The key word here is “useful”. It is important to be aware that communications is not the same as sales. Too often, businesses use their communications activities to only talk about the areas that interest them – a new appointment or promotion, an award, or an internal event. This isn’t the sum total of what clients want to hear, and most will tune out pretty quickly from this kind of communication.
Knowing your audience
The first step is to think about what you want to communicate, within the context of what clients and others need to know.
It’s likely this will be different for different audiences – for instance, communications with existing clients may be different to those with potential clients, and different again for former clients. Equally, the messages to communicate to staff may be also different. It is important to spend some time identifying each of these groups and then working out what is of interest to them.
With client communications, a useful approach is to think about some of the issues that crop up and need to be discussed in regular interactions with them.
For example, clients may have seen recent news reports and asked about headlines saying not all advisers will be need to be degree qualified any more.
This kind of mixed messaging from government and regulators needs to be handled carefully and appropriately. It may be tempting to criticise the regulators or ministers involved, but this will only create more uncertainty and concerns for clients. Instead, think about what they need to hear, such as the qualifications already in place at the firm, the experience levels, or future plans to achieve professional development.
The best way to go about it is to prepare three or four key messages, which can then be used confidently and consistently in all communications, including in emails, in conversations, and on any documentation, and then adjust it according to the audience you are communicating with.
Reaching your audience
Next, think about the best way of reaching the different groups. You may enjoy using LinkedIn and feel very comfortable on it, but is this where your audience is? What kind of channels are they most likely to use?

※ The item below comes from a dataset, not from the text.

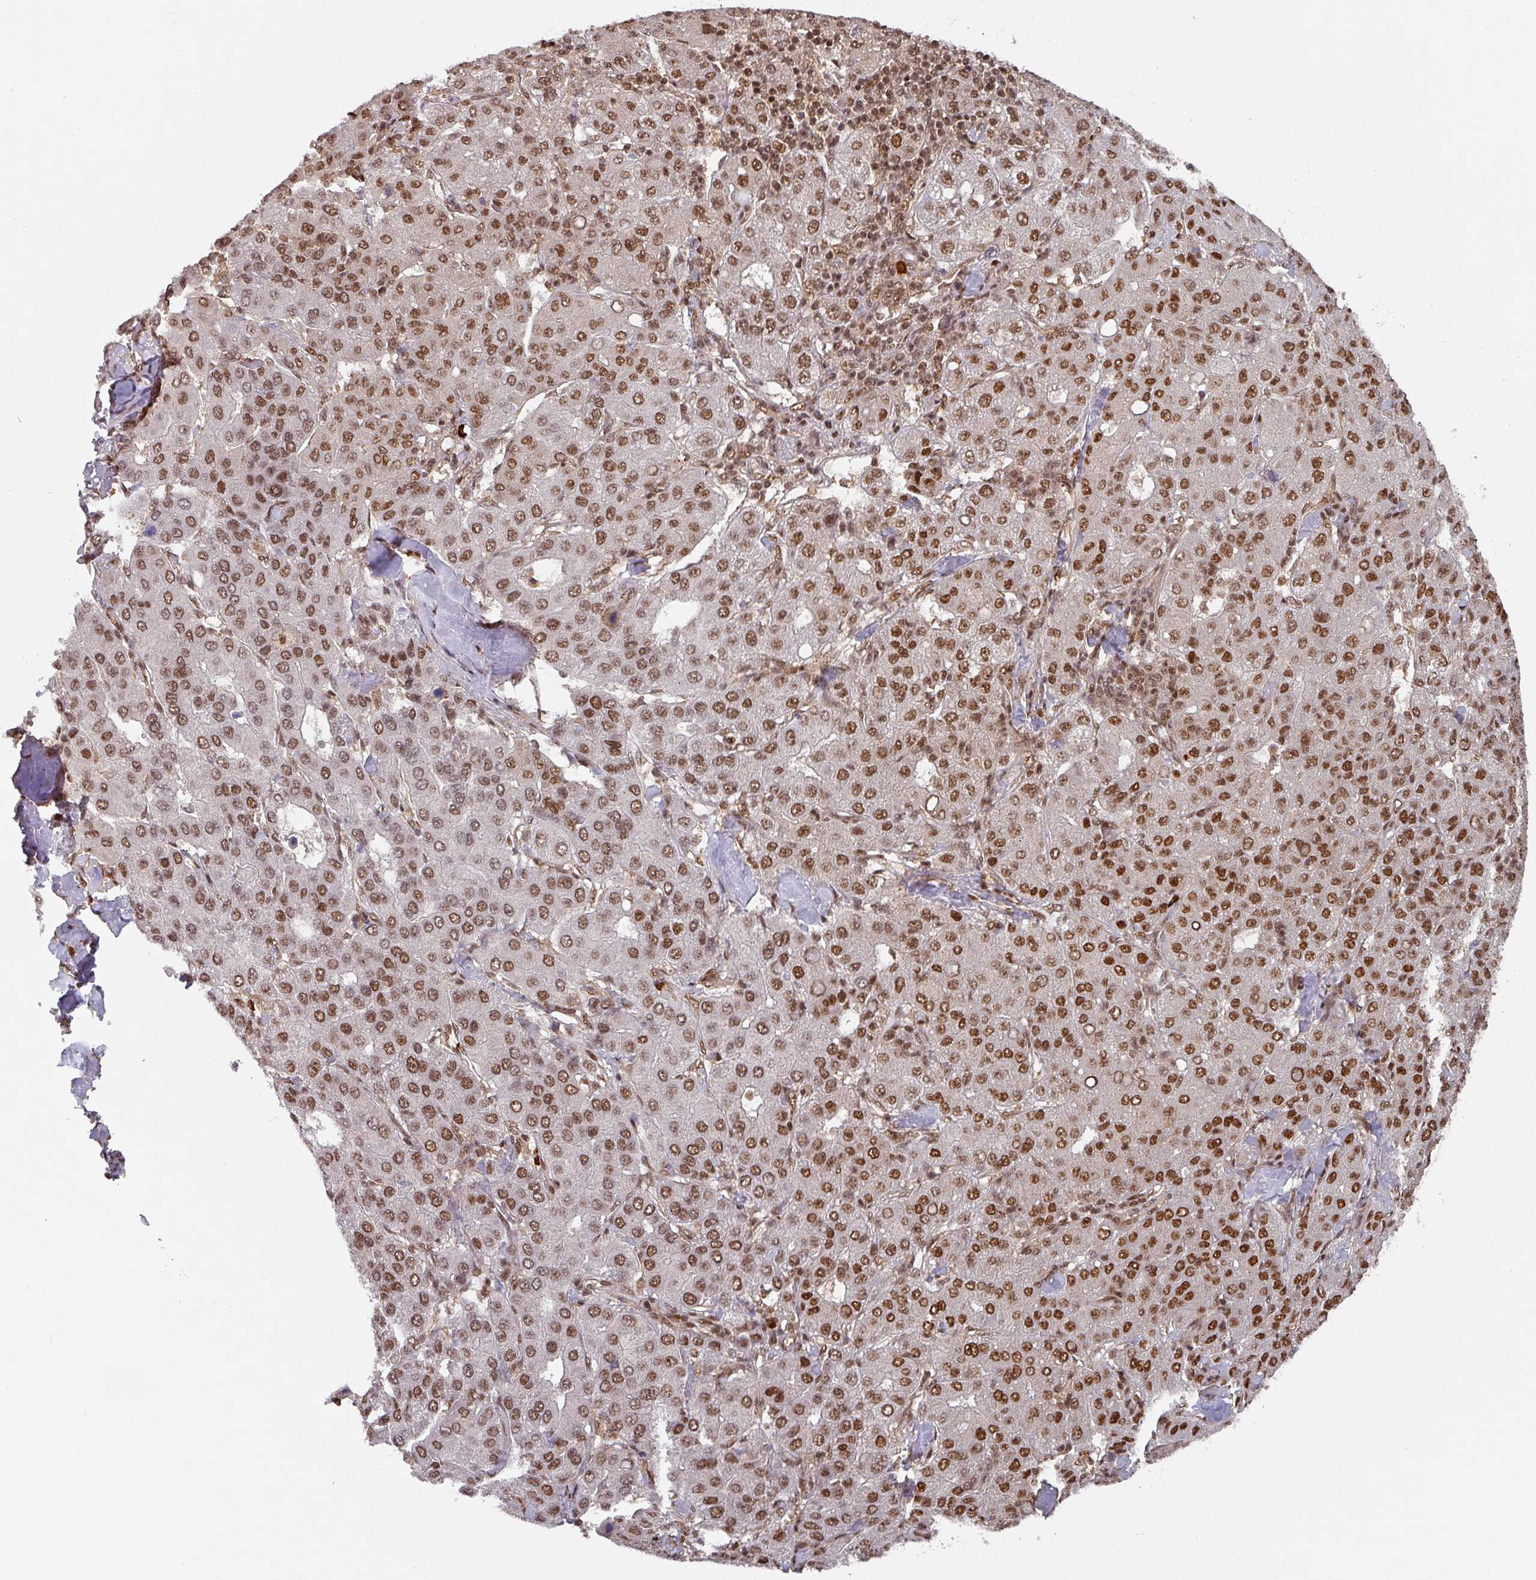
{"staining": {"intensity": "moderate", "quantity": ">75%", "location": "nuclear"}, "tissue": "liver cancer", "cell_type": "Tumor cells", "image_type": "cancer", "snomed": [{"axis": "morphology", "description": "Carcinoma, Hepatocellular, NOS"}, {"axis": "topography", "description": "Liver"}], "caption": "Hepatocellular carcinoma (liver) stained for a protein reveals moderate nuclear positivity in tumor cells.", "gene": "DIDO1", "patient": {"sex": "male", "age": 65}}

Don’t disregard the traditional ‘snail mail’ approach. Everyone gets dozens of emails a day, but personal posted mail is increasingly rare. For practices with older clients, a client communication received in the mail is much more likely to appeal to them, and helps you stand out from the crowd.
Choosing your words
Thirdly, consider details such as format and language. Again, an older audience might require a larger font, or find reading white text on a coloured background difficult. These kind of details matter.
Likewise, avoid jargon and technical language, even if some of the audience is well-educated. It doesn’t make people sound more intelligent, and if the audience can’t understand the message, then the time and effort put into it has been wasted. A good rule of thumb is to communicate ideas as if you were communicating them to an elderly parents. If they can’t understand what you are saying, start again.
Perfect your timing
Finally, develop a communications timetable, remembering consistency is key. If clients see an update or newsletter appear in their inbox or mailbox once a month on the dot, they are more likely to read it, value it and look for it, than if it appears randomly and without any real context.
Similarly, staff communications that are sent regularly will be welcomed by employees, and looked forward to, if they know when to expect it and if the information it contains is relevant to them.